* _Things to do_:
[1] Print the passage of the review of Weiss's book on Haida future-making starting at "Weiss — of the" and ending at "Weiss subsequent arguments.".
[2] Render into Spanish this sentence from the review of Weiss's book on Haida future-making: "The book opens with an introduction to the places and people who make up the Haida community in Gaw (Old Massett), where Weiss engaged in five years of ethnographic research."
[3] Pick up the review of Weiss's book on Haida future-making after its final sentence and write what comes next.

* _Source extract_:

Weiss — of the Department of Anthropology, Wesleyan University, Connecticut — both acknowledges and seeks to respond to many of these questions in his account of how Haida citizens identify and enact different types of futures for the islands and their people. The book opens with an introduction to the places and people who make up the Haida community in Gaw (Old Massett), where Weiss engaged in five years of ethnographic research. This is followed by an exploration of the academic theories that have informed the framing of Weiss subsequent arguments.
Weiss then narrows in on and explores three forms of future-making: Haida Gwaii as a place that Haida will always return to; Haida Gwaii as a place of cataclysmic “resource” extraction by non-Haida; and Haida Gwaii as a place that must be protected from such extraction by a Haida leadership that takes care both of its citizens and its territory. The book concludes with a discussion of the implications of these forms of future-making on Indigenous sovereignty and self-determination within the context of settler-colonialism.
Weiss’s careful analysis of these three interrelated forms of Haida future-making as powerful interventions into ongoing settler colonialism on the archipelago is intriguing on a number of counts. First, his analysis provides a distinctive lens through which to understand how Indigenous Peoples are actively pursuing their rights to sovereignty and self-determination. Weiss’s approach sets it apart from other recent contributions in the field. As a form of resistance, future-making is notable as a simultaneously pervasive and — perhaps for that reason — relatively overlooked and powerful tool for Indigenous Peoples. “Haida future-making unsettles,” Weiss concludes. “It does not overthrow colonial domination, nor does it carve out an autonomous Indigenous space within Canada; rather it proceeds through … situating Haida people as necessarily in relation to and in relations with non-Haida. But this also has potential power” (p. 184). Weiss suggests that we must pay close attention to and create space for future-making as a form of resistance, both in practice and in scholarly analysis.

* _Extracted data entries_:
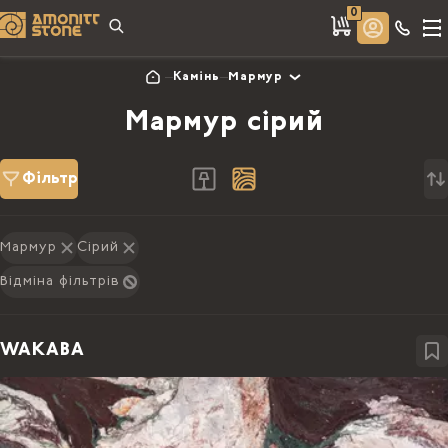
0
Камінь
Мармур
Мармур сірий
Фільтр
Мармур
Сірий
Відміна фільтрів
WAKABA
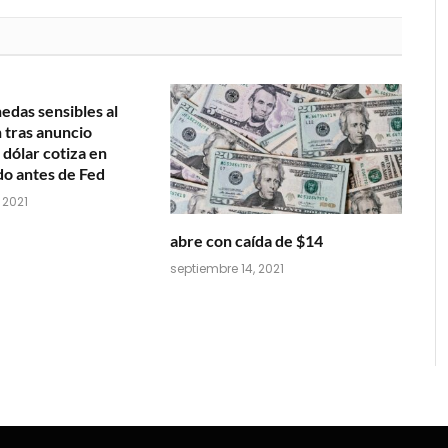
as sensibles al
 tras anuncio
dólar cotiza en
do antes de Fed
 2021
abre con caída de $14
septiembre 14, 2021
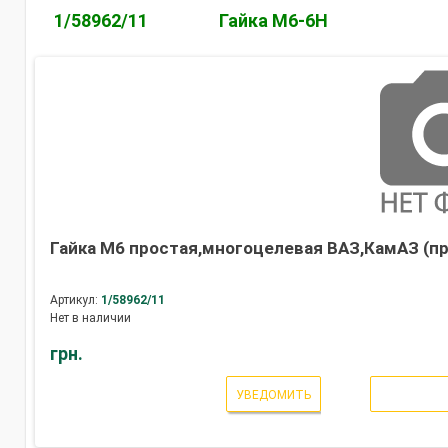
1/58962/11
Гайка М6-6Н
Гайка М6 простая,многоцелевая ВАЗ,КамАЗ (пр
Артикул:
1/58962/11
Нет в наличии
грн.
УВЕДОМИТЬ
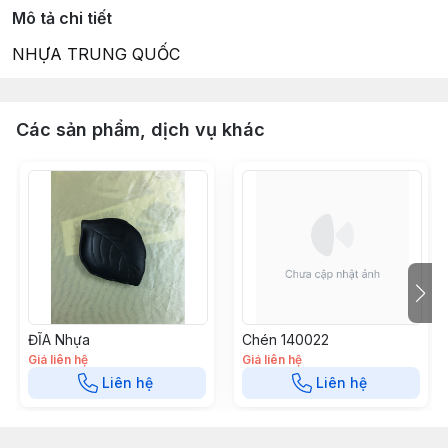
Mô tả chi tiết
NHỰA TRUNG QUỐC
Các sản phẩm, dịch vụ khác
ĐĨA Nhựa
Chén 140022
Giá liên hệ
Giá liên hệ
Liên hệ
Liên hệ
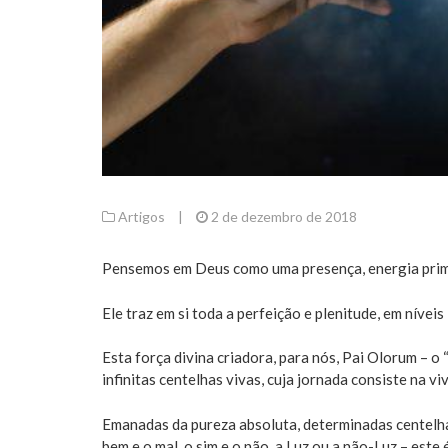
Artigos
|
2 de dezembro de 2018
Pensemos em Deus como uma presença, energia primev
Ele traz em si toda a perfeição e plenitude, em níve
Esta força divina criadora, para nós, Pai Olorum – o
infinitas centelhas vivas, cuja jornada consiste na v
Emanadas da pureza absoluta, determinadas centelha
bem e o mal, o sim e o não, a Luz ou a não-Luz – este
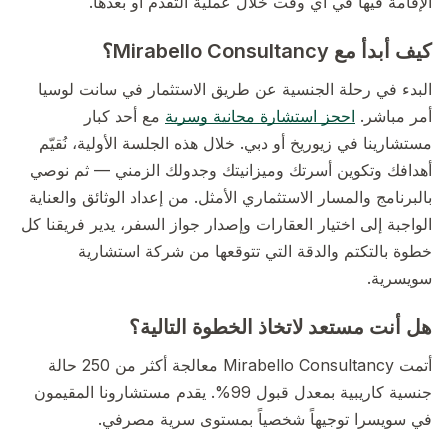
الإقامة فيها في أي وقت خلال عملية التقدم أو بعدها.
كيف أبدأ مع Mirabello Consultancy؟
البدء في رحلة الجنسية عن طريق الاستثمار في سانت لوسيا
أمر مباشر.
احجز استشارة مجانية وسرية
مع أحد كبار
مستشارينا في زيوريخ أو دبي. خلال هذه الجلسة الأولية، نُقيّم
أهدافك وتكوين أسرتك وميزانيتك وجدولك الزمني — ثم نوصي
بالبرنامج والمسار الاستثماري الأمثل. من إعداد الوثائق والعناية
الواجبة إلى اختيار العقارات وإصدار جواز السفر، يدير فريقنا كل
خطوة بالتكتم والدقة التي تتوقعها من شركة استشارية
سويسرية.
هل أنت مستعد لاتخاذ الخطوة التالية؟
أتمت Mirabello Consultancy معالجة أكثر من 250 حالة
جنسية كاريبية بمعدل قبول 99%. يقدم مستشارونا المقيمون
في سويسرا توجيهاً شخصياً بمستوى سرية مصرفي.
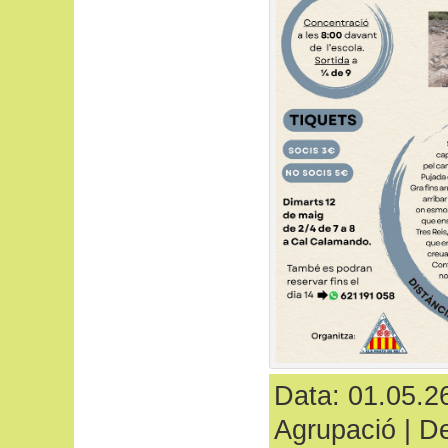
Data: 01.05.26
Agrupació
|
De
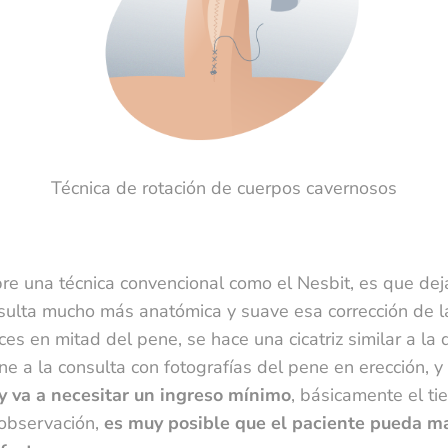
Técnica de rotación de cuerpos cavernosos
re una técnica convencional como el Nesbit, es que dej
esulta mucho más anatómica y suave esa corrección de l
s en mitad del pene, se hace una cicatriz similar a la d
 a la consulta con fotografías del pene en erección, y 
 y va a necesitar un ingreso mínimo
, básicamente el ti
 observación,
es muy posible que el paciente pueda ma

...

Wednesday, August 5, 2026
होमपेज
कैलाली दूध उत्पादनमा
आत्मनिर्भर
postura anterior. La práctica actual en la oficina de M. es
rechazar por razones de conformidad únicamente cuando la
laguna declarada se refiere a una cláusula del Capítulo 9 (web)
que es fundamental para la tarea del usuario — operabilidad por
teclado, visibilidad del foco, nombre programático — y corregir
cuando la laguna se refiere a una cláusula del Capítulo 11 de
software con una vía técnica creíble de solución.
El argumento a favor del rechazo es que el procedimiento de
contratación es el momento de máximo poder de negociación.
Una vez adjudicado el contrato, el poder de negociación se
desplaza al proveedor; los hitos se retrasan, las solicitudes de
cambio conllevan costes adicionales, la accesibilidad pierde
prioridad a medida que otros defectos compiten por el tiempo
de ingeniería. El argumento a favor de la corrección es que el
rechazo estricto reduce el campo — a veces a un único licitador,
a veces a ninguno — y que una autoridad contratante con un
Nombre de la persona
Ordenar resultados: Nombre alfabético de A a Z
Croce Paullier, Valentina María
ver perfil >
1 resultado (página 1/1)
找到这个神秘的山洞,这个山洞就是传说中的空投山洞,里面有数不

* _Responses in order_:
[1]
Weiss — of the Department of Anthropology, Wesleyan University, Connecticut — both acknowledges and seeks to respond to many of these questions in his account of how Haida citizens identify and enact different types of futures for the islands and their people. The book opens with an introduction to the places and people who make up the Haida community in Gaw (Old Massett), where Weiss engaged in five years of ethnographic research. This is followed by an exploration of the academic theories that have informed the framing of Weiss subsequent arguments.

[2] El libro comienza con una presentación de los lugares y las personas que conforman la comunidad haida de Gaw (Old Massett), donde Weiss llevó a cabo cinco años de investigación etnográfica.

[3]
Second, Weiss’s account successfully mirrors the nuances and complexities of a dynamic Haida present. Rather than portraying Haida future-making as a cohesive and universally-shared project, Shaping the Future on Haida Gwaii is told from the various and, at times, contradictory vantage points of Haida citizens who, in turn, occupy a range of social positions within Haida society. For those with an academic bent, the result is culturally-informed and engaging scholarship. For the rest of us, it makes for an informative and interesting read.
Third, the forms of future-making described by Weiss are both widespread and significant in Haida Gwaii. As a resident of Haida Gwaii with professional and personal ties to the Haida Nation, I was impressed by how Weiss described and interpreted familiar localisms — for example, his jokes about “Haida time” and hippies — in ways that made me think afresh about themes like governance, settlement, and time.
However, I was also struck by the omission of a critical theme in Haida future-making. What happens once Haida claims to title of the lands, waters, seabed, airspace, and all living creatures of Haida Gwaii are recognized by the Canadian courts? (The Haida Nation is currently engaged in an active title case with the B.C. Supreme Court.) There may be excellent reasons for this omission, including the sensitivities around this type of future-making and the extent to which this topic came up in the course of Weiss’s research.
Shaping the Future on Haida Gwaii is adapted from Weiss’s Ph.D. dissertation, and it shows. His intricate (and at times bewildering) phrasing and whimsical word choices can sometimes be challenging to follow. Some of his interpretations of Haida future-making come across as excessively critical, particularly his chapter “Of Hippies and Haidas,” where he argues that the predominantly-settler community of Tow Hill, near Gaw, is guilty of similar crimes as other resource-based settler communities through the consumption of a commoditized “wilderness.”
In other instances, the work comes across as naïve. For example, Weiss notes that “Old Massett is not … a static space … instead it is a dynamic and shifting social landscape” (p. 5), a conclusion that is both obvious to anyone who has spent any significant time in small and remote communities, and vaguely condescending.
On balance, however, Weiss’s respect and relationships with the residents of Gaw and his commitment to ethical, reciprocal, and meaningful research comes through in this intriguing book.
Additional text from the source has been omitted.